***** Data for this exercise *****

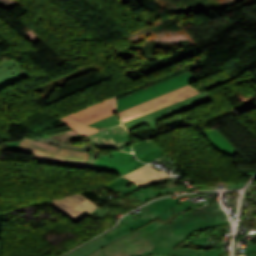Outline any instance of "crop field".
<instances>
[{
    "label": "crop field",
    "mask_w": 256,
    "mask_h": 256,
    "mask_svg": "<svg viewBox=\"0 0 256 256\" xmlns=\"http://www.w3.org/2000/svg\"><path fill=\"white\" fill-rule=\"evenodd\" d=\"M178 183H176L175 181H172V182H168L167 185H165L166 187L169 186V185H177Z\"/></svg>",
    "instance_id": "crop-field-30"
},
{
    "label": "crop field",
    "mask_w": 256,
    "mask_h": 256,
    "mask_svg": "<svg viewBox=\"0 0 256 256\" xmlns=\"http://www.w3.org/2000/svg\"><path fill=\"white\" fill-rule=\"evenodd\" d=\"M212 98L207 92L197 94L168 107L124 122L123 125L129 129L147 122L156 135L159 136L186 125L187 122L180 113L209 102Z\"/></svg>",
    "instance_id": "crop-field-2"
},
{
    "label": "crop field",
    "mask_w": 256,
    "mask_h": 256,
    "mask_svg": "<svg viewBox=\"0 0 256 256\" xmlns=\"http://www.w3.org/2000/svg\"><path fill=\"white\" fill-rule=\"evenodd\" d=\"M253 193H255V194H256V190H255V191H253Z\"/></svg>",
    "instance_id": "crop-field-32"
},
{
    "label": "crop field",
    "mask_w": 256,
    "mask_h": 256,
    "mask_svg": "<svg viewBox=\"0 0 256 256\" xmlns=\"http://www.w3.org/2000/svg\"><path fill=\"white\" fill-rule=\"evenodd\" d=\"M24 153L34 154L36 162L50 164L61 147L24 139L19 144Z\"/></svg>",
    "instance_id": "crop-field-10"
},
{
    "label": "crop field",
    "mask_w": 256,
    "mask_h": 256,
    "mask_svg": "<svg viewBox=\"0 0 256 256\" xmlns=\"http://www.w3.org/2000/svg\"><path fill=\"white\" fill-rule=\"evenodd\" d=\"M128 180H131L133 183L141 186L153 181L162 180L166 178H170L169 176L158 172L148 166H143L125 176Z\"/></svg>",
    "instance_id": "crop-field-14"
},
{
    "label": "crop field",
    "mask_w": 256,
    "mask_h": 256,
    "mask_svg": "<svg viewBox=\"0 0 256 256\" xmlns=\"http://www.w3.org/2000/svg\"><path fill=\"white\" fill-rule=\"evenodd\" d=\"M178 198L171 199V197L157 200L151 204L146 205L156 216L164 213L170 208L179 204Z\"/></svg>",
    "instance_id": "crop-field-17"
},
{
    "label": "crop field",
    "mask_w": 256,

*****

Exercise directions.
Put each line of the material above into a JSON list of strings, one string per line, and skip any blank lines. Leave the pictures out of your answer.

Final result.
[
  "Outline any instance of \"crop field\".",
  "<instances>",
  "[{",
  "    \"label\": \"crop field\",",
  "    \"mask_w\": 256,",
  "    \"mask_h\": 256,",
  "    \"mask_svg\": \"<svg viewBox=\\\"0 0 256 256\\\" xmlns=\\\"http://www.w3.org/2000/svg\\\"><path fill=\\\"white\\\" fill-rule=\\\"evenodd\\\" d=\\\"M178 183H176L175 181H172V182H168L167 185H165L166 187L169 186V185H177Z\\\"/></svg>\",",
  "    \"instance_id\": \"crop-field-30\"",
  "},",
  "{",
  "    \"label\": \"crop field\",",
  "    \"mask_w\": 256,",
  "    \"mask_h\": 256,",
  "    \"mask_svg\": \"<svg viewBox=\\\"0 0 256 256\\\" xmlns=\\\"http://www.w3.org/2000/svg\\\"><path fill=\\\"white\\\" fill-rule=\\\"evenodd\\\" d=\\\"M212 98L207 92L197 94L168 107L124 122L123 125L129 129L147 122L156 135L159 136L186 125L187 122L180 113L209 102Z\\\"/></svg>\",",
  "    \"instance_id\": \"crop-field-2\"",
  "},",
  "{",
  "    \"label\": \"crop field\",",
  "    \"mask_w\": 256,",
  "    \"mask_h\": 256,",
  "    \"mask_svg\": \"<svg viewBox=\\\"0 0 256 256\\\" xmlns=\\\"http://www.w3.org/2000/svg\\\"><path fill=\\\"white\\\" fill-rule=\\\"evenodd\\\" d=\\\"M253 193H255V194H256V190H255V191H253Z\\\"/></svg>\",",
  "    \"instance_id\": \"crop-field-32\"",
  "},",
  "{",
  "    \"label\": \"crop field\",",
  "    \"mask_w\": 256,",
  "    \"mask_h\": 256,",
  "    \"mask_svg\": \"<svg viewBox=\\\"0 0 256 256\\\" xmlns=\\\"http://www.w3.org/2000/svg\\\"><path fill=\\\"white\\\" fill-rule=\\\"evenodd\\\" d=\\\"M24 153L34 154L36 162L50 164L61 147L24 139L19 144Z\\\"/></svg>\",",
  "    \"instance_id\": \"crop-field-10\"",
  "},",
  "{",
  "    \"label\": \"crop field\",",
  "    \"mask_w\": 256,",
  "    \"mask_h\": 256,",
  "    \"mask_svg\": \"<svg viewBox=\\\"0 0 256 256\\\" xmlns=\\\"http://www.w3.org/2000/svg\\\"><path fill=\\\"white\\\" fill-rule=\\\"evenodd\\\" d=\\\"M128 180H131L133 183L141 186L153 181L162 180L166 178H170L169 176L158 172L148 166H143L125 176Z\\\"/></svg>\",",
  "    \"instance_id\": \"crop-field-14\"",
  "},",
  "{",
  "    \"label\": \"crop field\",",
  "    \"mask_w\": 256,",
  "    \"mask_h\": 256,",
  "    \"mask_svg\": \"<svg viewBox=\\\"0 0 256 256\\\" xmlns=\\\"http://www.w3.org/2000/svg\\\"><path fill=\\\"white\\\" fill-rule=\\\"evenodd\\\" d=\\\"M178 198L171 199V197L157 200L151 204L146 205L156 216L164 213L170 208L179 204Z\\\"/></svg>\",",
  "    \"instance_id\": \"crop-field-17\"",
  "},",
  "{",
  "    \"label\": \"crop field\",",
  "    \"mask_w\": 256,"
]